Dari Speling hingga Investasi, Jawa Tengah Panen Apresiasi dari Pemerintah Pusat

Bappenas mengapresiasi kinerja Gubernur Ahmad Luthfi. Program Speling, investasi, dan pertumbuhan ekonomi Jateng dinilai sukses serta layak jadi contoh nasional
SEMARANG, puskapik.com - Program Dokter Spesialis Keliling (Speling) yang digagas Gubernur Jawa Tengah, Ahmad Luthfi, menjadi sorotan dalam penilaian Penghargaan Pembangunan Daerah 2026.
Kementerian PPN/Bappenas menyebut program layanan kesehatan jemput bola itu sebagai inovasi unggulan yang tidak hanya menjangkau masyarakat hingga pelosok desa, tetapi juga layak direplikasi oleh daerah lain di Indonesia.
Apresiasi tersebut mengiringi capaian Jawa Tengah yang mencatat pertumbuhan ekonomi di atas rata-rata nasional serta penurunan angka kemiskinan dan pengangguran. Hal itu dinilai sebagai bukti keberhasilan pembangunan yang terintegrasi.
Apresiasi tersebut disampaikan dalam Forum Group Discussion (FGD) Penilaian Tahap II Penghargaan Pembangunan Daerah (PPD) Tingkat Provinsi Tahun 2026 yang digelar di Kantor Bappeda Provinsi Jawa Tengah, Kamis (25/6/2026).
Perencana Ahli Kementerian Perencanaan Pembangunan Nasional (PPN)/Bappenas, Taufik Hanafi, menilai, Jawa Tengah berhasil menjalankan berbagai program yang selaras dengan trisula pembangunan yang menjadi fokus pemerintah pusat, yakni pertumbuhan ekonomi, pengentasan kemiskinan, dan peningkatan kualitas sumber daya manusia (SDM).
Baca Juga: Makin Dilirik Investor Global, Perusahaan India Bidik Bisnis Pertanian dan Energi Surya
Menurutnya, program Speling menjadi salah satu inovasi yang layak menjadi contoh bagi daerah lain karena mampu menghadirkan layanan kesehatan spesialis secara langsung kepada masyarakat hingga tingkat desa.
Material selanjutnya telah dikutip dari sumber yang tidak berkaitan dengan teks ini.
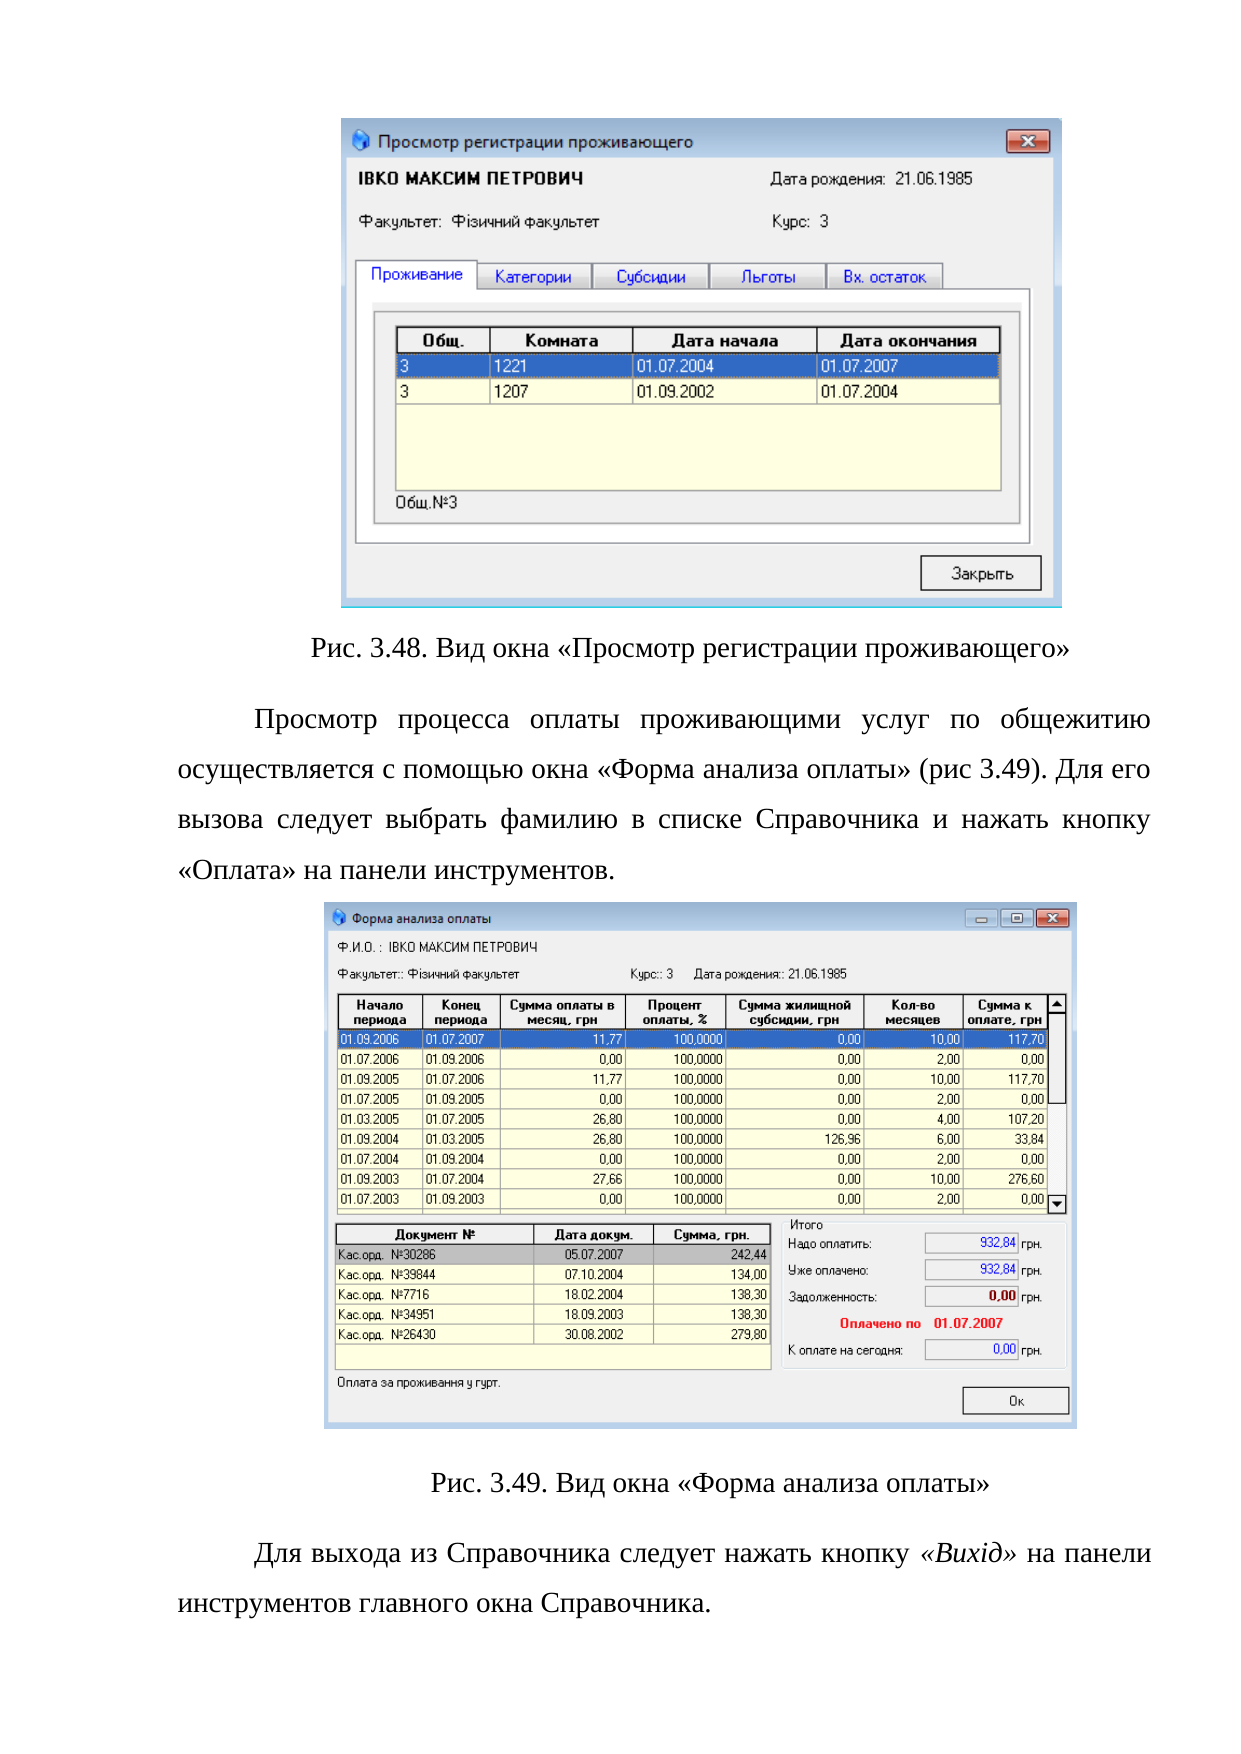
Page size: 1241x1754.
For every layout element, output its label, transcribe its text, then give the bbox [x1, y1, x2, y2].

picture [341, 118, 1062, 608]
text Для выхода из Справочника следует нажать кнопку «Вихід» на панели инструментов главного окна Справочника. [177, 1535, 1152, 1619]
picture [324, 902, 1077, 1429]
text Просмотр процесса оплаты проживающими услуг по общежитию осуществляется с помощью окна «Форма анализа оплаты» (рис 3.49). Для его вызова следует выбрать фамилию в списке Справочника и нажать кнопку «Оплата» на панели инструментов. [177, 701, 1152, 885]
“Strategi keberlanjutan ini perlu dibagikan agar bisa direplikasi di daerah lain,” kata Taufik.
Selain Speling, ia juga mengapresiasi berbagai program di sektor pendidikan dan ketenagakerjaan, seperti pengembangan sekolah vokasi dan Balai Latihan Kerja (BLK), yang dinilai mendukung peningkatan kualitas SDM dan penyerapan tenaga kerja.
“Kalau kami lihat, apa yang dilakukan Gubernur Jawa Tengah dalam kerja-kerjanya sudah mencakup ketiga aspek pembangunan itu secara terintegrasi,” ujarnya.
Apresiasi serupa disampaikan Kepala Biro Perencanaan, Organisasi, dan Tata Kelola Kementerian PPN/Bappenas, Ahmad Dading Gunadi. Ia menilai capaian pertumbuhan ekonomi Jawa Tengah yang berada di atas rata-rata nasional menunjukkan kinerja pembangunan yang positif dan perlu dijaga keberlanjutannya.
Dading juga menyoroti keberhasilan program Speling yang telah menjangkau masyarakat di berbagai wilayah pedesaan. Menurutnya, program tersebut menjadi inovasi yang memberikan dampak nyata bagi pelayanan kesehatan masyarakat.
“Speling ini sangat bagus dengan jangkauan capaian yang luar biasa. Program ini baru di pemerintahan Gubernur Ahmad Luthfi,” katanya.
Selain itu, ia mengungkapkan bahwa pelaksanaan Program Cek Kesehatan Gratis (CKG) di Jawa Tengah menjadi yang tertinggi secara nasional.